*** Block opens ***

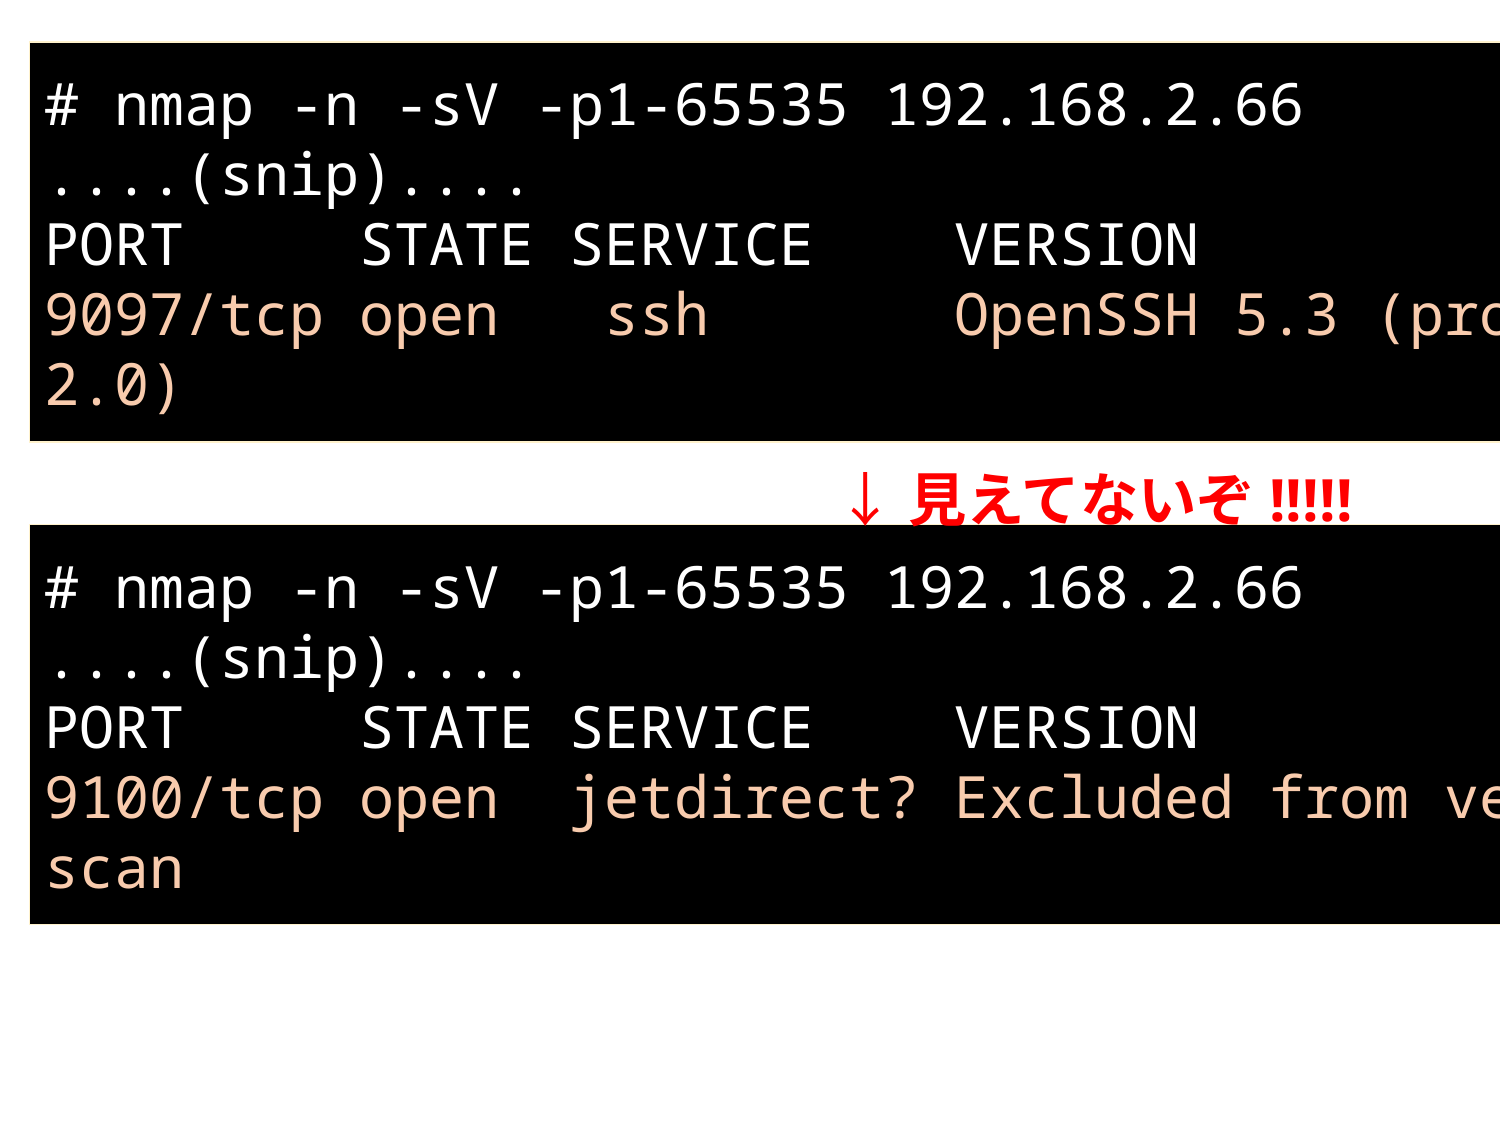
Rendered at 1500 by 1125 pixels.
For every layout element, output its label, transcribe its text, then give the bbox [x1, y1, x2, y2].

text_box # nmap -n -sV -p1-65535 192.168.2.66 ....(snip).... PORT STATE SERVICE VERSION 9097/tcp open ssh OpenSSH 5.3 (protocol 2.0) [29, 41, 1500, 443]
text_box # nmap -n -sV -p1-65535 192.168.2.66 ....(snip).... PORT STATE SERVICE VERSION 9100/tcp open jetdirect? Excluded from version scan [29, 524, 1500, 925]
text_box ↓見えてないぞ!!!!! [821, 455, 1386, 541]
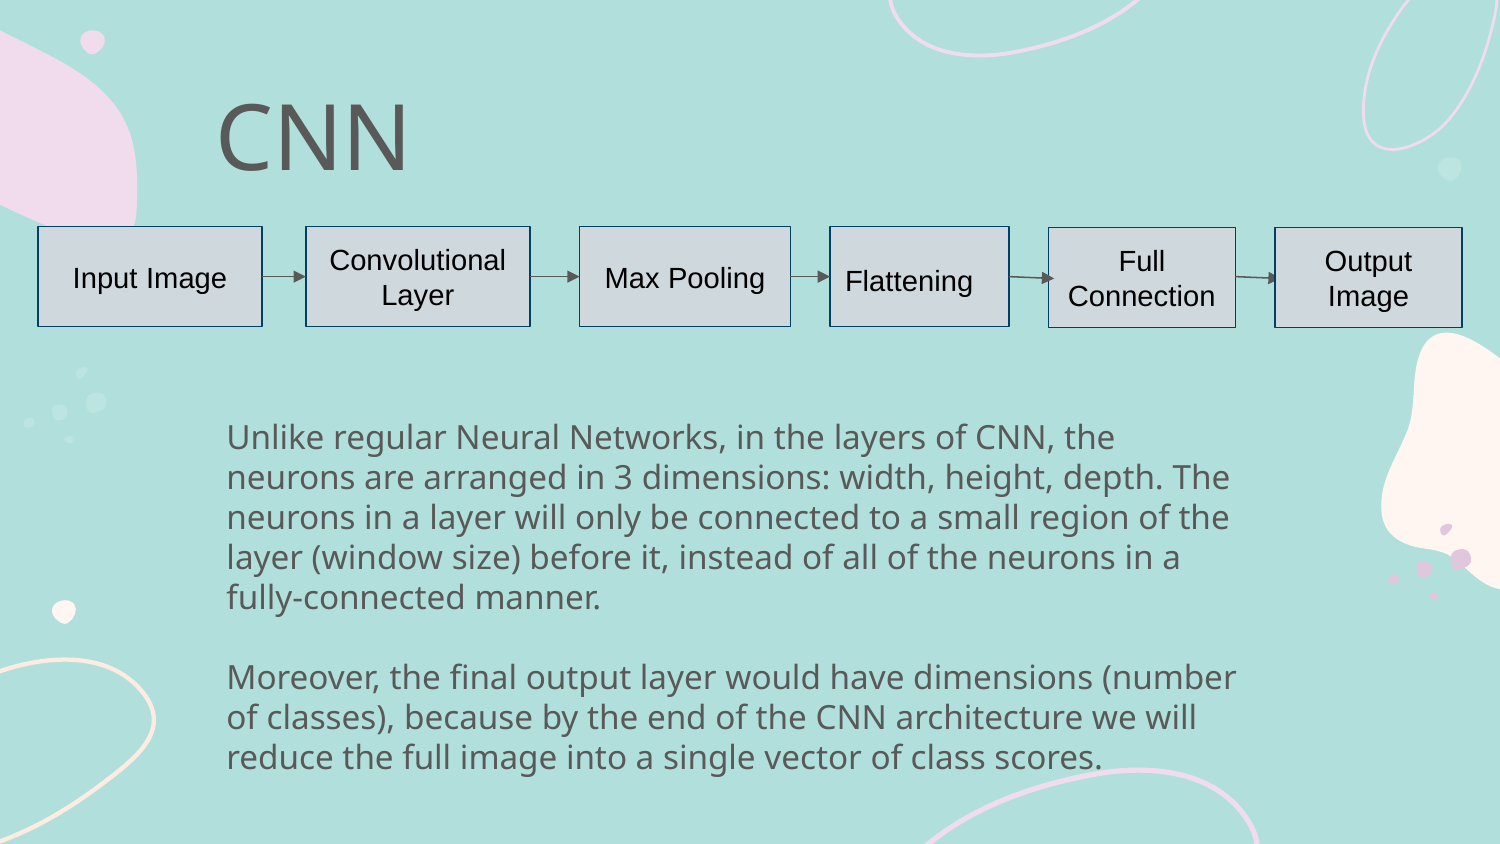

*** Block closes ***

▶ Description of the task: Could you copy every record above exactly, leaving out the pictures?

▶ Written response:
Rendered at 1500 by 1125 pixels.
For every layout element, output its label, transcribe its text, then give the bbox [x1, y1, x2, y2].

text_box # nmap -n -sV -p1-65535 192.168.2.66 ....(snip).... PORT STATE SERVICE VERSION 9097/tcp open ssh OpenSSH 5.3 (protocol 2.0) [29, 41, 1500, 443]
text_box # nmap -n -sV -p1-65535 192.168.2.66 ....(snip).... PORT STATE SERVICE VERSION 9100/tcp open jetdirect? Excluded from version scan [29, 524, 1500, 925]
text_box ↓見えてないぞ!!!!! [821, 455, 1386, 541]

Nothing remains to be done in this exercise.